Independent mutations in both alleles of the p53 tumor suppressor gene are a frequent finding in human T-cell
acute lymphoblastic leukemia (
T-ALL) cell lines and in the cells of some
T-ALL patients in relapse. One major goal of studying the status of p53 (and other tumor suppressor genes) in human
cancer is to facilitate the suppression of the tumorigenic phenotype through the restoration of the expression of the wild-type allele. While the efficient insertion of a suppressor into all cells of solid/metastatic human
tumors may at present be impossible, insertion into
leukemia cells may be feasible due to the accessibility of the
leukemia cells in the body.

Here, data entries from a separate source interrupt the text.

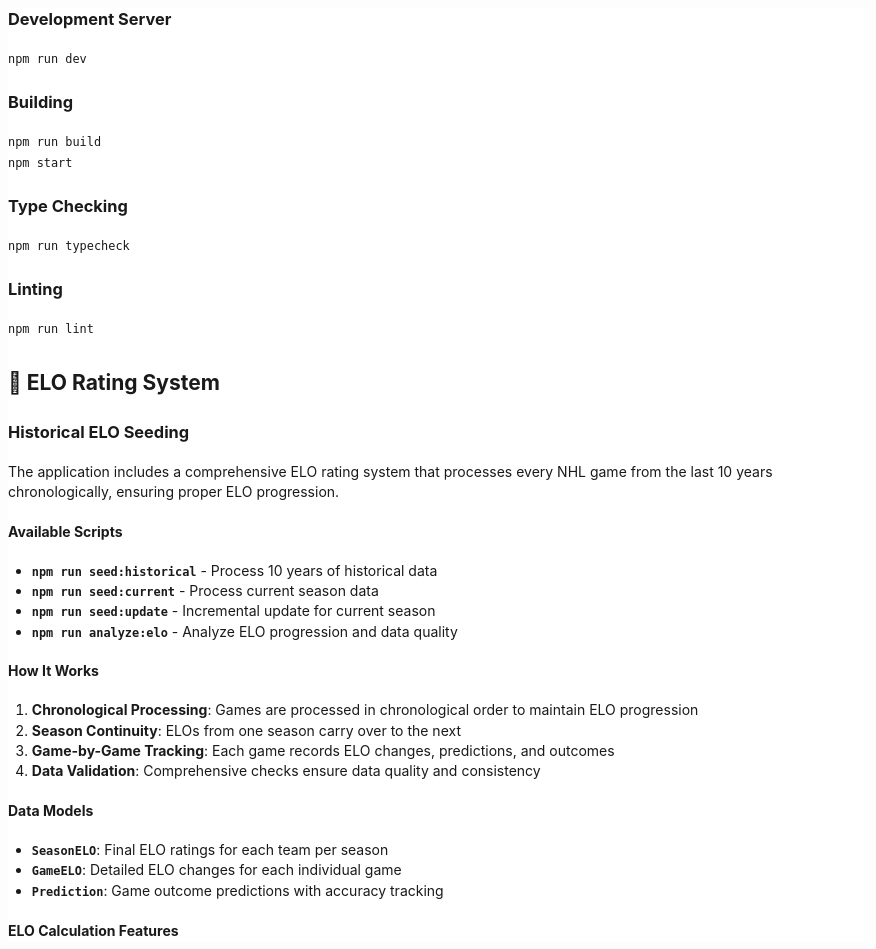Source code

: ### Development Server

```bash
npm run dev
```

### Building

```bash
npm run build
npm start
```

### Type Checking

```bash
npm run typecheck
```

### Linting

```bash
npm run lint
```

## 🏒 ELO Rating System

### Historical ELO Seeding

The application includes a comprehensive ELO rating system that processes every NHL game from the last 10 years chronologically, ensuring proper ELO progression.

#### Available Scripts

- **`npm run seed:historical`** - Process 10 years of historical data
- **`npm run seed:current`** - Process current season data
- **`npm run seed:update`** - Incremental update for current season
- **`npm run analyze:elo`** - Analyze ELO progression and data quality

#### How It Works

1. **Chronological Processing**: Games are processed in chronological order to maintain ELO progression
2. **Season Continuity**: ELOs from one season carry over to the next
3. **Game-by-Game Tracking**: Each game records ELO changes, predictions, and outcomes
4. **Data Validation**: Comprehensive checks ensure data quality and consistency

#### Data Models

- **`SeasonELO`**: Final ELO ratings for each team per season
- **`GameELO`**: Detailed ELO changes for each individual game
- **`Prediction`**: Game outcome predictions with accuracy tracking

#### ELO Calculation Features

To examine the feasibility of suppressing the tumorigenicity of human T-
leukemia cells, the human
T-ALL cell line Be-13, which lacks endogenous p53
protein, was infected with a recombinant retrovirus encoding the wild-type allele of human p53 (hwtp53). Expression of p53 reduced the growth rate of infected Be-13 cells in vitro, suppressed colony formation in
methylcellulose cultures, and abrogated their tumorigenic phenotype in nude mice in vivo. These results suggest that suppression of the leukemic phenotype of relapse
T-ALL-derived Be-13 cells is feasible. Acute
leukemia cell suppression via high-efficiency
infection with retroviruses encoding wtp53 may be feasible and beneficial in
T-ALL cases as part of a
bone marrow transplantation regimen in an effort to reduce the frequency of posttransplantation relapse.